You'd probably find it helpful to configure the O/S to create a crash dump (maybe, I don't know, still by using some Windows system software called "Dr Watson"), to which you can then attach a debugger after the program has crashed (assuming that it is crashing).
You should also trap the various ways in which a program might exit semi-gracefully without a crash dump: atexit, set_unexpected, set_terminate and maybe others.
What does your memory model look like? Are you banging up against an index limit (i.e. sizeof int)?
As it turns out, our hardware is reaching its limit. The program was hitting the system's memory limit and failing miserably. We couldn't even see the error statements being produced until I hooked cerr into a file from the command line (thanks starko). Thanks for all the helpful suggestions!
Sounds like your program is throwing an exception that you are not catching. The boost test framework has some exception handlers that could be a quick way to localise the exception location.
Are there indices in the tree structure that could overflow? Are you using indexes into the vector that are beyond the current size of the vector?
new vector...
vector.push_back()
vector.push_back()
vector[0] = xyz
vector[1] = abc
vector[2] = slsk // Uh,oh, outside vector
How large is your largest input set? Do you end up allocating size*size elements? If so, is your largest input set larger than 65536 elements (65536*65536 == MAX_INT)?
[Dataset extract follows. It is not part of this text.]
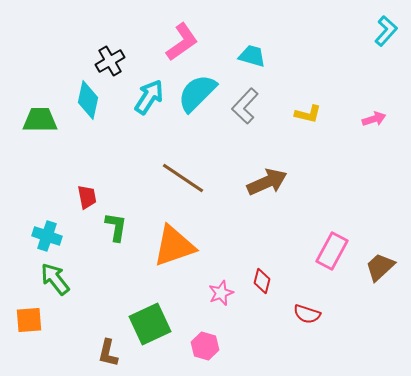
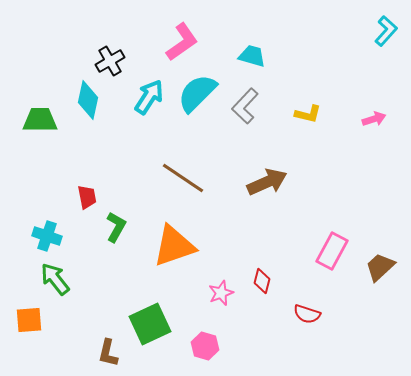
green L-shape: rotated 20 degrees clockwise
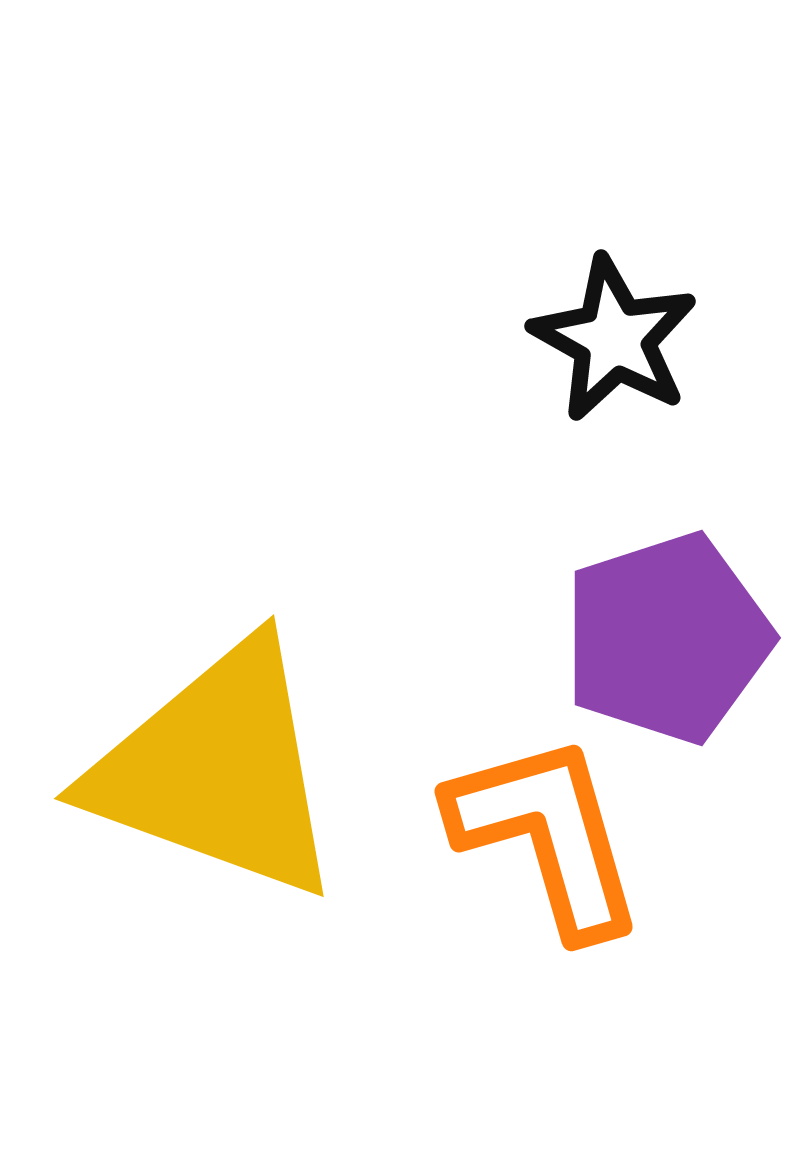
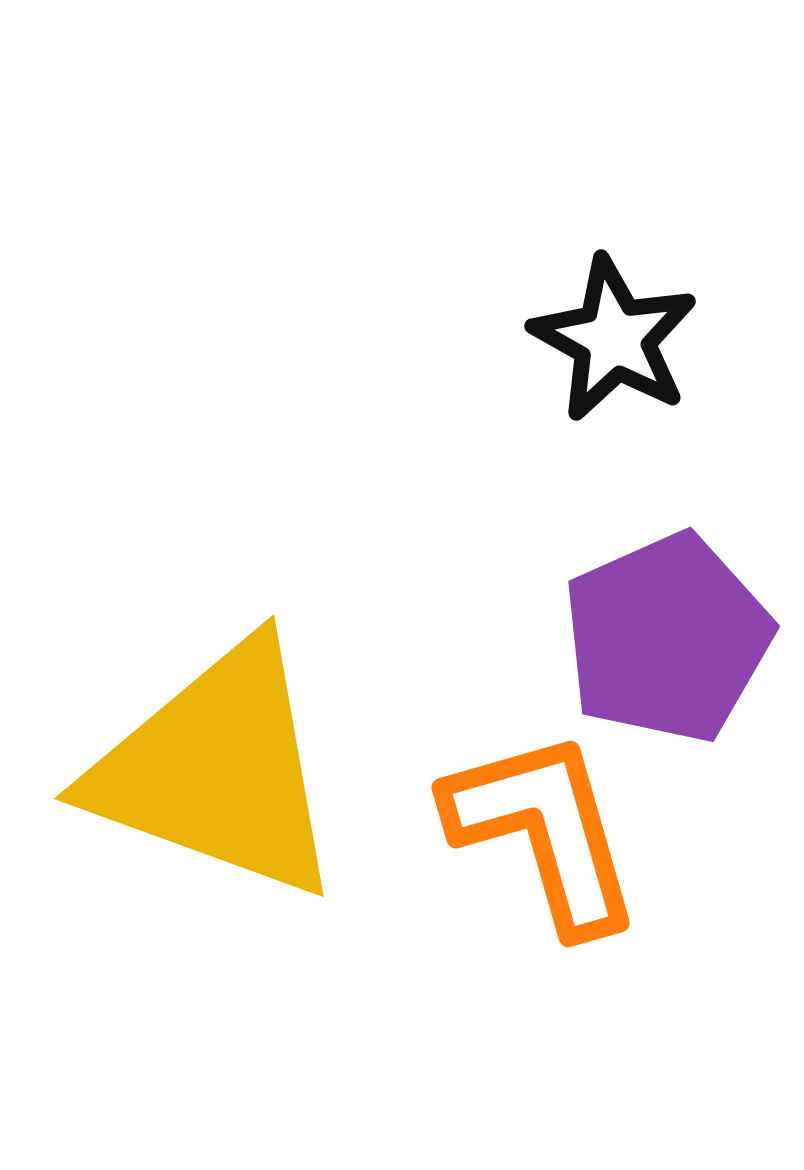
purple pentagon: rotated 6 degrees counterclockwise
orange L-shape: moved 3 px left, 4 px up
I agree the most likely reason that the IDE works fine when standalone does not is because the debugger is wiping memory to 0 or using memory guards around allocated memory.
Failing anything else, is it possible to reduce the size of your data set until you find exactly the size that works, and a slightly large example that fails - that might be informative.
I'd recommend to try to determine approximately which line of your code does causes the crash.
Since this only happen outside your IDE you can use OutputDebugString to output the current position, and use DebugView.
Really the behavior of a program compiled for debug inside and outside of IDE can be completely different. They can use a different set of runtime libraries when a program is loaded from the IDE.
Recently I was bitten by a timing bug in my code, somehow when debugging from the IDE the timing was always good an the bug was not observed, but in release mode bam the bug was there. This kinda of bug are really a PITA to debug.